Grande è la preoccupazione tra gli agricoltori. Secondo una stima di Confagricoltura Veneto, 9 aziende su 10 non sono pronte. Tra le piccole e medie aziende molte non sono neppure dotate di computer e, perciò, in questi giorni l’associazione riceve decine di telefonate con la richiesta di chiarimenti, anche perché la normativa non è chiara. Si parla infatti di fatturazione elettronica dal 1° luglio per “benzina e gasolio per motore ad autotrazione”, ma non viene specificato se anche i trattori saranno compresi.“È stato presentato un emendamento con il quale si chiedeva il doppio binario da luglio, ma non è passato – spiega Lodovico Giustiniani, presidente di Confagricoltura Veneto -. Comprendiamo lo scopo del provvedimento, che punta a garantire la tracciabilità dei flussi finanziari e contrastare le frodi Iva, ma un periodo di transizione sarebbe auspicabile, com’è avvenuto l’anno scorso per il registro digitale del vino, perché molte aziende non sono attrezzate e dovranno ricorrere a professionisti per far fronte al cambiamento, con aumento di costi e perdita di tempo. Alle associazioni di categoria spetta il ruolo di informazione, ma va detto che il nuovo sistema obbliga anche noi a rivedere completamente l’organizzazione amministrativa, perché spariranno le fatture cartacee e dovremo dotarci di nuovi strumenti e metodologie per tutti i servizi di tenuta contabilità”.

Molta la confusione che regna nell’universo aziendale.
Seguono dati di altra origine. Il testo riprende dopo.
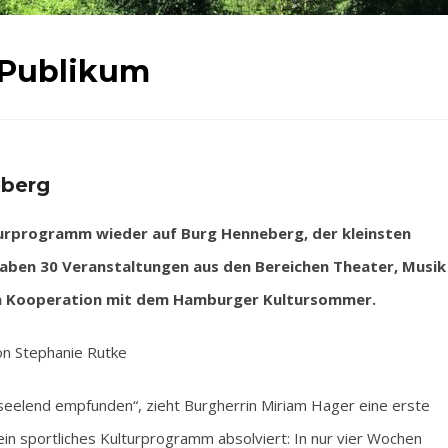
 Publikum
eberg
turprogramm wieder auf Burg Henneberg, der kleinsten
haben 30 Veranstaltungen aus den Bereichen Theater, Musik
in Kooperation mit dem Hamburger Kultursommer.
n Stephanie Rutke
eseelend empfunden“, zieht Burgherrin Miriam Hager eine erste
in sportliches Kulturprogramm absolviert: In nur vier Wochen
Bruna Scomparin, responsabile dell’ufficio Iva di Confagricoltura, riferisce che l’organizzazione ha fissato per la prossima settimana un incontro con il ministero e l’agenzia delle entrate per sapere se i carburanti a uso agricolo rientreranno nell’obbligo previsto dal 1° luglio: “In ogni caso molte aziende agricole saranno interessate dal provvedimento per il carburante legato all’utilizzo di furgoni, camion e tutto ciò che serve all’attività aziendale – chiarisce -. In sostanza, sparisce la scheda carburanti e viene sostituita dalla fattura elettronica. Cosa comporta questo? Che ogni azienda, anche chi riceve la fattura, dovrà munirsi di una Pec e di un software per la ricezione, o di un’app da scaricare su smartphone, tablet e pc per scaricare il file, convertirlo e trasmetterlo a chi tiene la contabilità. Il guaio è che molti agricoltori, soprattutto le vecchie generazioni, non possiedono né un computer e neanche un telefonino funzionale allo scopo. Saranno i piccoli e medi imprenditori ad avere più problemi, e temiamo che molti saranno costretti affidarsi a professionisti esterni, con aggravio di costi, operazioni e riorganizzazioni aziendali. Consigliamo di muoversi da subito, anche in vista della fatturazione elettronica allargata a tutte le operazioni del prossimo anno, per non trovarsi negli ultimi giorni con l’acqua alla gola. Noi faremo la nostra parte, restando a disposizione per dare supporto per tutte le necessità”.

Cosa cambia. Con la fatturazione elettronica, tutto passerà attraverso il Sistema di interscambio, gestito dall’Agenzia delle Entrate, che prevede che l’azienda acceda a un servizio web in cui si può caricare la fattura secondo un formato standard. Per accedere al sistema, gestito dall’Agenzia delle Entrate, occorre avere le credenziali o disporre di una carta nazionale dei servizi e di apposito lettore collegato al computer e di un indirizzo di posta elettronica Pec. A questo servizio si può integrare un software o un web service in grado di generare e inviare la fattura secondo il formato richiesto in maniera automatica.